* [Given request] Report every line of the listing below that contains the string "none", copying each such line in full.

### Dataset extract

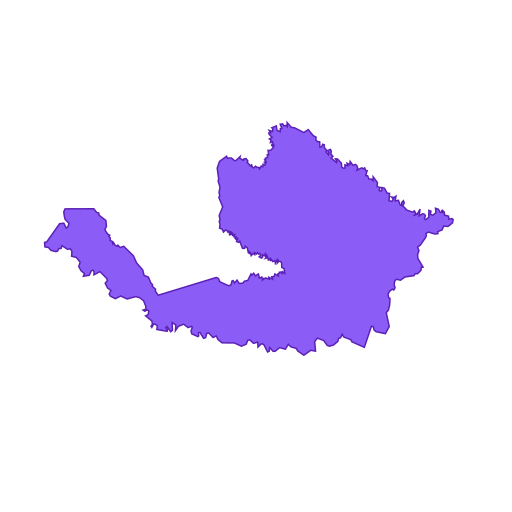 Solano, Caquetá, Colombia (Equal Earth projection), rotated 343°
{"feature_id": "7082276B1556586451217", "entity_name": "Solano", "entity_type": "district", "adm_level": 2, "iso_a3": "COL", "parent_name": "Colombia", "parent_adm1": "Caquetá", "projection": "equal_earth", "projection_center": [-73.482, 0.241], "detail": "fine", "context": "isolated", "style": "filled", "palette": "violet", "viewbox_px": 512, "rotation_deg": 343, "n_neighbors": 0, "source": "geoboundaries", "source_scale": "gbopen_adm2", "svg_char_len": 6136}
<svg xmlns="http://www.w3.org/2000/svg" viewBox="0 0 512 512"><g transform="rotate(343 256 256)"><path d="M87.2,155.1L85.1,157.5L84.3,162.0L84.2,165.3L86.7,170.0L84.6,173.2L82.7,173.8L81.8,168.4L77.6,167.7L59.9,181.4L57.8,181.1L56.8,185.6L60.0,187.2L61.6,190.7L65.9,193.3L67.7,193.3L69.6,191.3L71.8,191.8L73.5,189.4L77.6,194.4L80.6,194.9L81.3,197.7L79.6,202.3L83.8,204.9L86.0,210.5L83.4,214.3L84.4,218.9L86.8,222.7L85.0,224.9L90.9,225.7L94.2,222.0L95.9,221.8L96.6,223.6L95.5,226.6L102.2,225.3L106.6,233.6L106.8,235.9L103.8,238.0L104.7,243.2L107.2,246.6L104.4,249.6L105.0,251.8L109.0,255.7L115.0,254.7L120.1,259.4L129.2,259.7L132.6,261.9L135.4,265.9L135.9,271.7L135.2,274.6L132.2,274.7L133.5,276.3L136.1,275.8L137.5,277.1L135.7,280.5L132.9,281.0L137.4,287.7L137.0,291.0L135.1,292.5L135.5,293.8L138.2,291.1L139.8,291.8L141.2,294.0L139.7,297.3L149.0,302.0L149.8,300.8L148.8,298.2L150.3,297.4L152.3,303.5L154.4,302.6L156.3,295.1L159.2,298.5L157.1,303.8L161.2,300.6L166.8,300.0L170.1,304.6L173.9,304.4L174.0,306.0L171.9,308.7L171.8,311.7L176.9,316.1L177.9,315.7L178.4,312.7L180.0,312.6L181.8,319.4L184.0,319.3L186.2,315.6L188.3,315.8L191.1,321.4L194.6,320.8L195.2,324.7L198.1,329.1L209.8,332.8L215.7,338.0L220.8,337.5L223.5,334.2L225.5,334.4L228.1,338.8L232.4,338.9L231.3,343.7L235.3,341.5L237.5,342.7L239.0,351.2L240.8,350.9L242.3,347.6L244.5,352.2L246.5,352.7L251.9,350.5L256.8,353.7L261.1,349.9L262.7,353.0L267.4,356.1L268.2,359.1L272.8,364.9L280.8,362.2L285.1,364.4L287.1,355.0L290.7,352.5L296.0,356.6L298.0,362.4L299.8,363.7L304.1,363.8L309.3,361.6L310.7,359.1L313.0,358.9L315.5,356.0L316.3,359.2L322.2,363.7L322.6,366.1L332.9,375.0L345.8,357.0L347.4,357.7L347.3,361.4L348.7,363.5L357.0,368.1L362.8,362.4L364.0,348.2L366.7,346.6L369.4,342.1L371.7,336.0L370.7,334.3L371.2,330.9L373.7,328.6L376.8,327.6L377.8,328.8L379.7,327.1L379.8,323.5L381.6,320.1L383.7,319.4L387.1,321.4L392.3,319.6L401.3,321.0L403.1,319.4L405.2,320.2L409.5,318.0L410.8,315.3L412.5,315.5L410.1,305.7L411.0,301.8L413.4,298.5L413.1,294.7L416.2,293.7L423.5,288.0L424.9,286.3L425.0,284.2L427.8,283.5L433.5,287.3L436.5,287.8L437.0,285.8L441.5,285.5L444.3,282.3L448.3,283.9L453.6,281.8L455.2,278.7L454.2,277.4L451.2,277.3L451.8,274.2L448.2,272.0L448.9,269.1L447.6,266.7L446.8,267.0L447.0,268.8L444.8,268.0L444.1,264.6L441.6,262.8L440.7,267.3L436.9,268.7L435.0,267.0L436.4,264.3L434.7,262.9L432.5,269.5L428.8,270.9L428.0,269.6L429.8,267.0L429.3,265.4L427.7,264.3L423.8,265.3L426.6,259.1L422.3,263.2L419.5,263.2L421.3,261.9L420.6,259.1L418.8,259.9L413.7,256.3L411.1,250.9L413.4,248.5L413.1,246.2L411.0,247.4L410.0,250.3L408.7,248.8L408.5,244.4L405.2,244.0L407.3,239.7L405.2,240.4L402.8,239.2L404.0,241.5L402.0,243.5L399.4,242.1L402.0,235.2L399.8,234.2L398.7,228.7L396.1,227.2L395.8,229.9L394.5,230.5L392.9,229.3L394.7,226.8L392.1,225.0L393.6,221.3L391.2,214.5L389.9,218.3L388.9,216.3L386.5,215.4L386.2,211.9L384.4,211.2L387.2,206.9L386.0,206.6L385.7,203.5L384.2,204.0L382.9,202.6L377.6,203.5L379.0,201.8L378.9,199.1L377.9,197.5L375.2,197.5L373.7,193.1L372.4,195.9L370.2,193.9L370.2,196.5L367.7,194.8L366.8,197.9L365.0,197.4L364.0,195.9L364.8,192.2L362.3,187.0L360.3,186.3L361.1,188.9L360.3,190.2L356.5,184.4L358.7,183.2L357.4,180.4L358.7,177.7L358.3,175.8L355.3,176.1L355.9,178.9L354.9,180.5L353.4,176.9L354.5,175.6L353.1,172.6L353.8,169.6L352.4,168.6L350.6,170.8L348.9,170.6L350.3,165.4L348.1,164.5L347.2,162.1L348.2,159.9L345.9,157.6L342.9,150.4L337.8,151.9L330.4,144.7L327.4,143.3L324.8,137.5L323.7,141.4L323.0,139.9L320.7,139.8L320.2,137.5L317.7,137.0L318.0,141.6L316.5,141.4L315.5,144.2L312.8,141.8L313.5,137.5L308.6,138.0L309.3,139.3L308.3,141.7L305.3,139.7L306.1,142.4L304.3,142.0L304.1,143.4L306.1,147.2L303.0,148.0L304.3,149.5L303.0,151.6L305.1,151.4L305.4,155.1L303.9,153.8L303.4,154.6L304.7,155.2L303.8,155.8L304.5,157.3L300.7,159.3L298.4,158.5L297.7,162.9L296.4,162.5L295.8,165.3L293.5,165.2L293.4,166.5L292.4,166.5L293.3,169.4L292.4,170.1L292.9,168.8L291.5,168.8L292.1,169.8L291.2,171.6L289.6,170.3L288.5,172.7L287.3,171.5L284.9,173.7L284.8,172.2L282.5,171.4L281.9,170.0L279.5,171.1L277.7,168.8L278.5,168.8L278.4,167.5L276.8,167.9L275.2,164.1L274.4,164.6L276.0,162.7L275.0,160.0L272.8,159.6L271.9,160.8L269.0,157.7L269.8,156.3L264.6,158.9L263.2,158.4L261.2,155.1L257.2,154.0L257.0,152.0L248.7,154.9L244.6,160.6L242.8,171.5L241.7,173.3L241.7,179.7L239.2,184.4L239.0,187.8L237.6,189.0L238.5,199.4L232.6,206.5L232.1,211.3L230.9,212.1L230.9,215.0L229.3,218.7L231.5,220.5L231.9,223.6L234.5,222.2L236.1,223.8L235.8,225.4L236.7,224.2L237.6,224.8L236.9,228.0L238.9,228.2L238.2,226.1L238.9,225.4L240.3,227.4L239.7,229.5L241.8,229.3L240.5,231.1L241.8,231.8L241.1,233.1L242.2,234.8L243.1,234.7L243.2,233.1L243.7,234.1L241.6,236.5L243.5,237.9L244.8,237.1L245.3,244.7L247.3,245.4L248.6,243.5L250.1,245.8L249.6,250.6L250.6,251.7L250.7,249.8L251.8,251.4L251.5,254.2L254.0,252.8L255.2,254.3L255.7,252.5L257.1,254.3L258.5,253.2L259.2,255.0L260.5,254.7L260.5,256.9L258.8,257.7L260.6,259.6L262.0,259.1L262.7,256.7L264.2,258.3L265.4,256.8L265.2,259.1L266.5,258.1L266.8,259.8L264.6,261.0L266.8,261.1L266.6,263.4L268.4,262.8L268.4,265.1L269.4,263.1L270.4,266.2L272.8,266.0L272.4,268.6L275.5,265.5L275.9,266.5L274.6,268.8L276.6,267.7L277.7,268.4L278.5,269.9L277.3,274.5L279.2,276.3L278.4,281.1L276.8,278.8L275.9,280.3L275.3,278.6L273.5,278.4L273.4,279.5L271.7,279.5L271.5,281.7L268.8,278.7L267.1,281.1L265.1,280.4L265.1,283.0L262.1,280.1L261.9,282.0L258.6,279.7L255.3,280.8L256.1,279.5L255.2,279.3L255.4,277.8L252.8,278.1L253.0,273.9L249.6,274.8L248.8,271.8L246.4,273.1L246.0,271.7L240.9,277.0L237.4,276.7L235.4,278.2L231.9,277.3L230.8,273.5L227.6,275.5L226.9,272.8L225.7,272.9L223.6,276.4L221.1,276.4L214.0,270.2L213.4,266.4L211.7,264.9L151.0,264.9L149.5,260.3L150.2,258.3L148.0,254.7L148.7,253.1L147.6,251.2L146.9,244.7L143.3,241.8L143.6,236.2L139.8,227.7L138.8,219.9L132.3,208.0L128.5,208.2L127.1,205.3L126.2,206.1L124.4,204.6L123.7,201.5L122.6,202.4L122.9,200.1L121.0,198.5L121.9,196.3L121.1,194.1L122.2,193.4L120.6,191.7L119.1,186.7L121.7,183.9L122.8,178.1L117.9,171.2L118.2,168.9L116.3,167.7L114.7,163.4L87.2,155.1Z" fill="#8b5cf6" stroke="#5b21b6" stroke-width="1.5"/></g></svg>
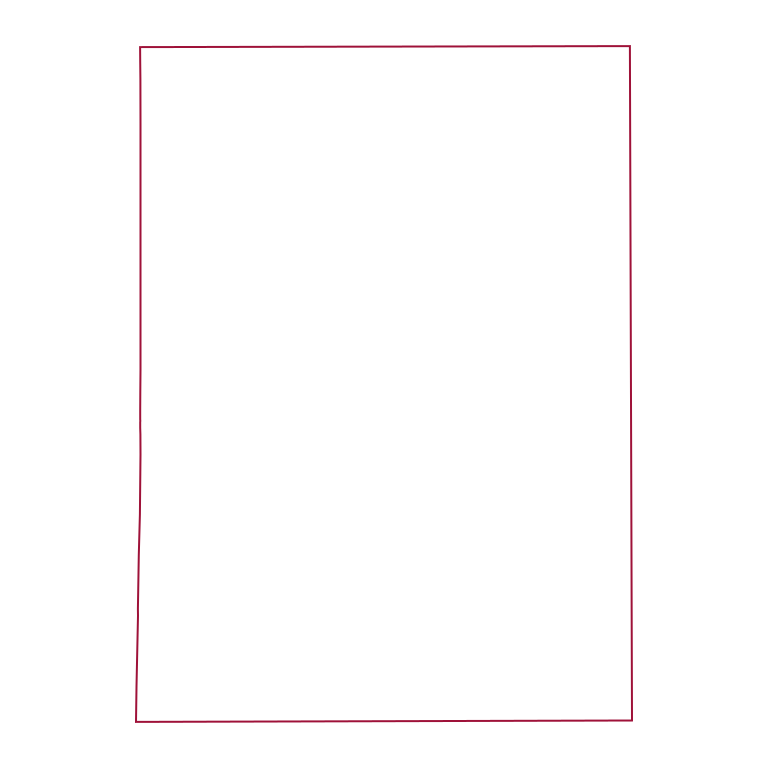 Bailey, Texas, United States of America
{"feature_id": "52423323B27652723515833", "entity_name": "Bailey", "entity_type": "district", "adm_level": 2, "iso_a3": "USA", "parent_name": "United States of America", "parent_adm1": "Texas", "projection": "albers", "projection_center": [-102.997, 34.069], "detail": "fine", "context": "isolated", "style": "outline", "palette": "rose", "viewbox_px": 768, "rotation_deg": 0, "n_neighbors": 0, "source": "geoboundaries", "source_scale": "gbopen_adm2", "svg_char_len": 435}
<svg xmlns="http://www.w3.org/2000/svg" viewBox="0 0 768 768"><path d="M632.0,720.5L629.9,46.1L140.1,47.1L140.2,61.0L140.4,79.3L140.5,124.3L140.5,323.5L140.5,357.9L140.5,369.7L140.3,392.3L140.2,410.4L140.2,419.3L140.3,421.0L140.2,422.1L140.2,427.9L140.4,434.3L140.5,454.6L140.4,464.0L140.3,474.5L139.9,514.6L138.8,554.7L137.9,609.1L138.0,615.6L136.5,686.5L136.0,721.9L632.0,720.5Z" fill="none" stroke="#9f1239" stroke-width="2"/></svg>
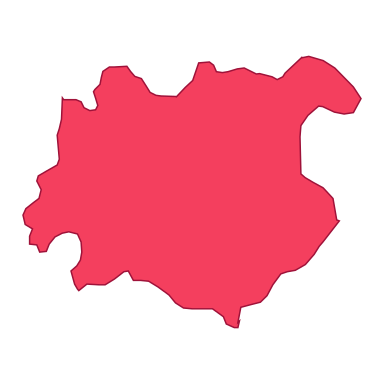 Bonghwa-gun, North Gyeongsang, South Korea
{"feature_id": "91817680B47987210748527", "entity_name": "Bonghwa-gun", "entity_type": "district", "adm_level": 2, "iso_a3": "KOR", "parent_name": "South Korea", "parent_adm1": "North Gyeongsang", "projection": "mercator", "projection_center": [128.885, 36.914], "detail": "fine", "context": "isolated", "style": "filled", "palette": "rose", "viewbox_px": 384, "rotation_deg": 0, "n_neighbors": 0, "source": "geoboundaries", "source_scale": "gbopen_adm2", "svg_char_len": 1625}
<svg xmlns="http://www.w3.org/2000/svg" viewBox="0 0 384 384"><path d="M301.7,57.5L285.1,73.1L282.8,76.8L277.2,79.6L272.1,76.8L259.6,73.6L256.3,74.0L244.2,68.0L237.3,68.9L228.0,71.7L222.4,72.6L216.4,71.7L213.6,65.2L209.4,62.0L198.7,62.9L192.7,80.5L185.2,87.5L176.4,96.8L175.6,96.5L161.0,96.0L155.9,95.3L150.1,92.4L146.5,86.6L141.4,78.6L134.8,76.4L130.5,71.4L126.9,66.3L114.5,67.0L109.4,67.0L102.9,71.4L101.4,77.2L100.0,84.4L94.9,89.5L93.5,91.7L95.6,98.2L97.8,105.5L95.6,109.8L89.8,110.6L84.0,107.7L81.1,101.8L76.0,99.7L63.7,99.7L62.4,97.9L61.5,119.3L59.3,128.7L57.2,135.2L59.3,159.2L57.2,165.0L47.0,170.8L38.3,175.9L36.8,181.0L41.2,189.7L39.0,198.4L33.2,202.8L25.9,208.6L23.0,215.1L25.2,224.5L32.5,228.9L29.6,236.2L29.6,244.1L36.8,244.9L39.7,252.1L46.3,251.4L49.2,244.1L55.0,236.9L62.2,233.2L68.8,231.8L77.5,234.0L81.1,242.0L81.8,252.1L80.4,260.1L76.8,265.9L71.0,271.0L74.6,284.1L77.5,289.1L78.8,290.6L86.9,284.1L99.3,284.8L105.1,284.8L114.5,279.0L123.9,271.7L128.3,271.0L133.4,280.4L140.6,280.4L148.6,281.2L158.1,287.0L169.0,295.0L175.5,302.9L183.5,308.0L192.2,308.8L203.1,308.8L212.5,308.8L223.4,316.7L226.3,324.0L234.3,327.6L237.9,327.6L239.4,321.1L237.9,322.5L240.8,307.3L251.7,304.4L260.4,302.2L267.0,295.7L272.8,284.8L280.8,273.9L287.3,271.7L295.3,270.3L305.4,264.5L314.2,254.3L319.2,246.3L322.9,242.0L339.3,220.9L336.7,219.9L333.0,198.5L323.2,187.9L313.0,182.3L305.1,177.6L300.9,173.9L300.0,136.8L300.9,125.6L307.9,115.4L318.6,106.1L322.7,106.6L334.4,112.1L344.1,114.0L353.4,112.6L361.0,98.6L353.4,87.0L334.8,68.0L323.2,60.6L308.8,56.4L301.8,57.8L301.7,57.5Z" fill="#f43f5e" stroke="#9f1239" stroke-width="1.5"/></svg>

######

* [Solution to the exercise]
<svg xmlns="http://www.w3.org/2000/svg" viewBox="0 0 768 768"><path d="M632.0,720.5L629.9,46.1L140.1,47.1L140.2,61.0L140.4,79.3L140.5,124.3L140.5,323.5L140.5,357.9L140.5,369.7L140.3,392.3L140.2,410.4L140.2,419.3L140.3,421.0L140.2,422.1L140.2,427.9L140.4,434.3L140.5,454.6L140.4,464.0L140.3,474.5L139.9,514.6L138.8,554.7L137.9,609.1L138.0,615.6L136.5,686.5L136.0,721.9L632.0,720.5Z" fill="none" stroke="#9f1239" stroke-width="2"/></svg>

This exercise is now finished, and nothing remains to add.